Yikes, aren't you afraid they're going to pull a 23andme and sell all your DNA info to Saudi Arabia and God knows who else?

[–] Xaphanos@lemmy.world 0 points 4 days ago

No. Ancestry is the big fish. 23 tried to swim in deep water without a solid established cash flow.

Also, how does someone having access to my (already public) tree matches do additional harm? My real name is globally unique. I'm Very easy to find and ID.

[–] wjrii@lemmy.world 2 points 4 days ago* (last edited 4 days ago) (1 children)

Same. I was adopted as an infant, and I actually used all the DNA sites to triangulate my birth family (some nice folks, some asses). I did it over ten years ago, but it would have been a lot easier today. I think it hits a lot of people, especially on a platform like Lemmy, in their Sci-Fi dystopia feels in an inchoate kind of way that makes them recoil, and it's not that there isn't any potential for abuse, just that this is a genie that's very much out of the bottle. Frankly, if anything truly awful is going to be done with autosomal DNA, the people who want to do it will simply mandate it.
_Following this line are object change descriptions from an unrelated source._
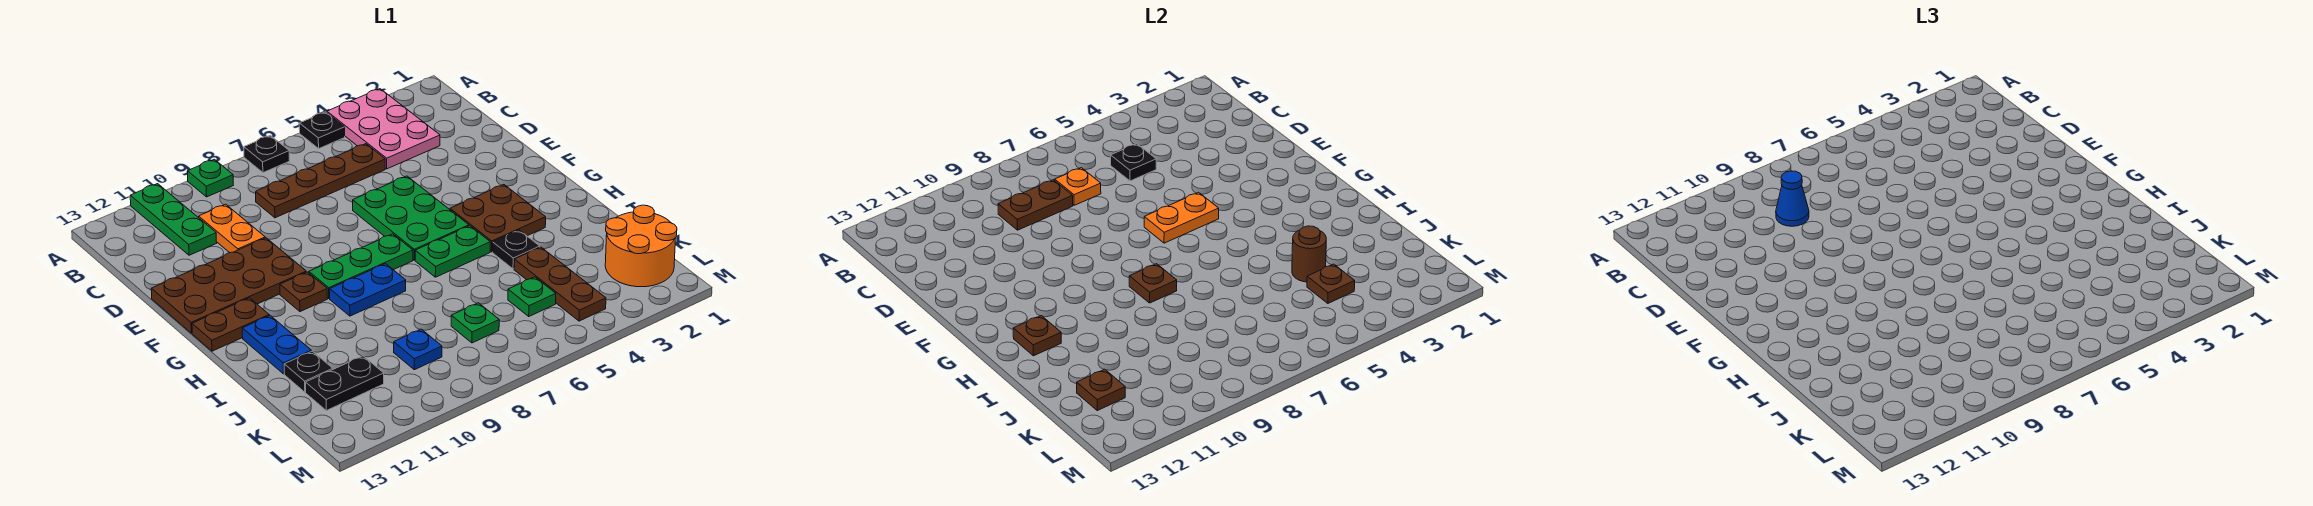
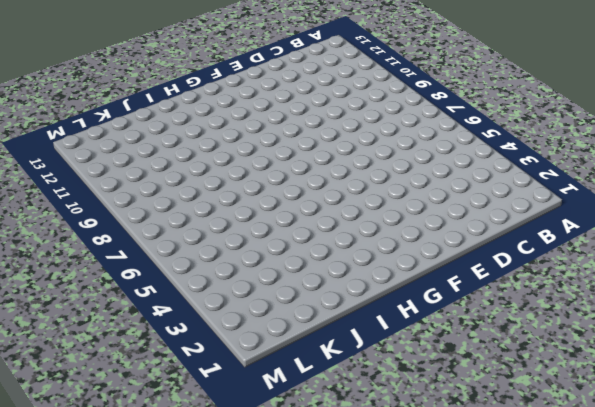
none -> pink 2x3 plate [327,89,440,169]
none -> black 1x1 plate [299,112,345,149]
none -> black 1x1 plate [244,135,289,173]
none -> green 1x1 plate [187,159,233,197]

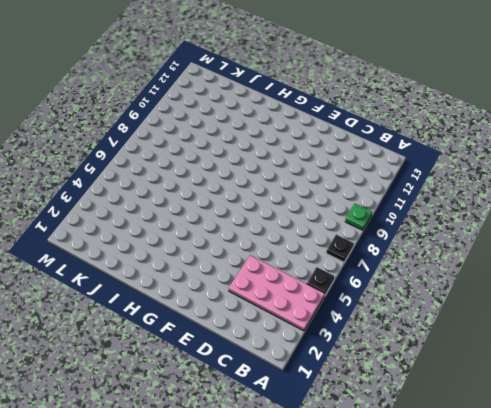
pink 2x4 plate [229,255,325,331] -> pink 2x3 plate [327,89,440,169]
none -> green 1x3 plate [130,184,217,255]
none -> brown 1x4 plate [256,144,385,218]
none -> orange 1x2 plate [199,204,265,253]
none -> green 2x3 plate [353,176,469,260]

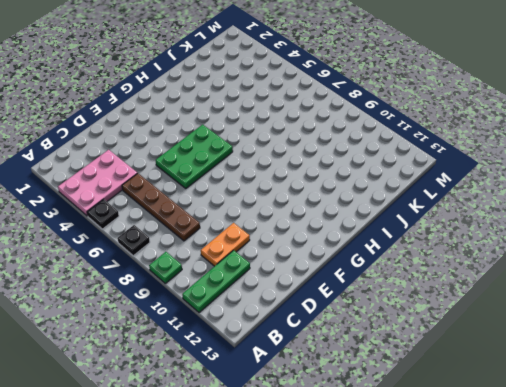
none -> brown 2x4 plate [151,238,306,333]
none -> brown 2x2 plate [450,185,546,252]
none -> green 1x3 plate [309,234,413,298]
none -> brown 1x1 plate [280,272,327,312]

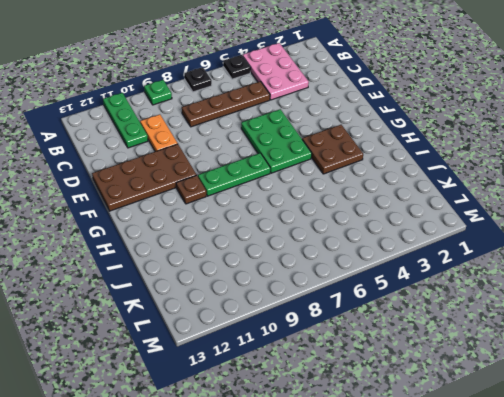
none -> brown 1x2 plate [192,298,269,351]
none -> green 1x2 plate [415,226,490,277]
none -> blue 1x2 plate [330,264,406,316]
none -> blue 1x2 plate [242,316,311,374]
Records-wise, it's a large universe and impressively interconnected. I've learned a lot about all of my families (birth, adopted, marriage), and I was able to track down the documentation necessary to support a successful application get an EU passport for my wife (her company paid for it once she told them it was plausible), and therefore our daughter. I gather that I'll be eligible for one myself in the near future, as she was legally always a citizen, and therefore she will soon have been married for twenty years.

If my paternal side were more forthcoming, I might have been able to work something out with them for a couple of other countries, as my great-grandfather was an illegal immigrant from Germany who jumped ship from a freighter in the 1920s and married a girl whose family fled the collapsing Austro-Hungarian Empire after WWI. Then their kid married a Canadian nurse who was actually born in the "Dominion of Newfoundland" before confederation. Somehow this ended up creating Floridians... 🤷

Also, there's a good chance your goony-ass yearbook photos are on Ancestry (among other places).

[–] Xaphanos@lemmy.world 2 points 3 days ago

I've resolved one adoption mystery and have two more under investigation. It's very rewarding work.

I'm also working on Euro citizenship for me and my siblings. We may be too late - some international policies are changing and we may be already shut out.